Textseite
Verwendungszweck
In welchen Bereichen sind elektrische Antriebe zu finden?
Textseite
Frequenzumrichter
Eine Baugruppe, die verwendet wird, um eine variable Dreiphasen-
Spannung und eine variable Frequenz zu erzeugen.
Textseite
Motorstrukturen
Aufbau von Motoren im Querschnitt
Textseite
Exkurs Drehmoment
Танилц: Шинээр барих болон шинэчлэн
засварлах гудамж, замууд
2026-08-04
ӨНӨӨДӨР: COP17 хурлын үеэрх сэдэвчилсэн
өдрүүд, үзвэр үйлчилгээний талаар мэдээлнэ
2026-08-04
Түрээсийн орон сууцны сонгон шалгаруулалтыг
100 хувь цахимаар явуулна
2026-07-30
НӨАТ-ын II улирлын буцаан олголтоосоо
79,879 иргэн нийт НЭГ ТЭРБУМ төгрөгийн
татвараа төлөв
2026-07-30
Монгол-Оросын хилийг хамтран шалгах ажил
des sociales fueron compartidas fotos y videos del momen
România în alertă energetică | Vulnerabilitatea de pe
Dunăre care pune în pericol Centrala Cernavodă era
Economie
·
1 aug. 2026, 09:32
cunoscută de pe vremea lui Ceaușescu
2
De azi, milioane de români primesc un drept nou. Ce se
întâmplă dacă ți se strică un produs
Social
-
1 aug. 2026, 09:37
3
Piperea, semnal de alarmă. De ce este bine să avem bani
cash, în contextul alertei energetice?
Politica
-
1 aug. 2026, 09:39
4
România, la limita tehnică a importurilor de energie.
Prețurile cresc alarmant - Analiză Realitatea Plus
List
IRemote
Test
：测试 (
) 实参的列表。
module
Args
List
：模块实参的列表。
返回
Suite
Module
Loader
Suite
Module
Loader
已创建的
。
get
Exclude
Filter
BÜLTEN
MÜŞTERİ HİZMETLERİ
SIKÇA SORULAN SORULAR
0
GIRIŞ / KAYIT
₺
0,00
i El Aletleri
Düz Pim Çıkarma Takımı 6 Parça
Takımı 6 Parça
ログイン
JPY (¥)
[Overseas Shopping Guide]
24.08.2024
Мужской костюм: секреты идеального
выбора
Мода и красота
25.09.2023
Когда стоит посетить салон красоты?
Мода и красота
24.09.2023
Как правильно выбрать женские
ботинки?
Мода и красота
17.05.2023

════

■ Problem requirements
Rewrite the text of every entry above, replacing each occurrence of "Textseite" with "Inhaltsseite" and leaving all other text unchanged.

■ Written response
Inhaltsseite
Verwendungszweck
In welchen Bereichen sind elektrische Antriebe zu finden?
Inhaltsseite
Frequenzumrichter
Eine Baugruppe, die verwendet wird, um eine variable Dreiphasen-
Spannung und eine variable Frequenz zu erzeugen.
Inhaltsseite
Motorstrukturen
Aufbau von Motoren im Querschnitt
Inhaltsseite
Exkurs Drehmoment
Танилц: Шинээр барих болон шинэчлэн
засварлах гудамж, замууд
2026-08-04
ӨНӨӨДӨР: COP17 хурлын үеэрх сэдэвчилсэн
өдрүүд, үзвэр үйлчилгээний талаар мэдээлнэ
2026-08-04
Түрээсийн орон сууцны сонгон шалгаруулалтыг
100 хувь цахимаар явуулна
2026-07-30
НӨАТ-ын II улирлын буцаан олголтоосоо
79,879 иргэн нийт НЭГ ТЭРБУМ төгрөгийн
татвараа төлөв
2026-07-30
Монгол-Оросын хилийг хамтран шалгах ажил
des sociales fueron compartidas fotos y videos del momen
România în alertă energetică | Vulnerabilitatea de pe
Dunăre care pune în pericol Centrala Cernavodă era
Economie
·
1 aug. 2026, 09:32
cunoscută de pe vremea lui Ceaușescu
2
De azi, milioane de români primesc un drept nou. Ce se
întâmplă dacă ți se strică un produs
Social
-
1 aug. 2026, 09:37
3
Piperea, semnal de alarmă. De ce este bine să avem bani
cash, în contextul alertei energetice?
Politica
-
1 aug. 2026, 09:39
4
România, la limita tehnică a importurilor de energie.
Prețurile cresc alarmant - Analiză Realitatea Plus
List
IRemote
Test
：测试 (
) 实参的列表。
module
Args
List
：模块实参的列表。
返回
Suite
Module
Loader
Suite
Module
Loader
已创建的
。
get
Exclude
Filter
BÜLTEN
MÜŞTERİ HİZMETLERİ
SIKÇA SORULAN SORULAR
0
GIRIŞ / KAYIT
₺
0,00
i El Aletleri
Düz Pim Çıkarma Takımı 6 Parça
Takımı 6 Parça
ログイン
JPY (¥)
[Overseas Shopping Guide]
24.08.2024
Мужской костюм: секреты идеального
выбора
Мода и красота
25.09.2023
Когда стоит посетить салон красоты?
Мода и красота
24.09.2023
Как правильно выбрать женские
ботинки?
Мода и красота
17.05.2023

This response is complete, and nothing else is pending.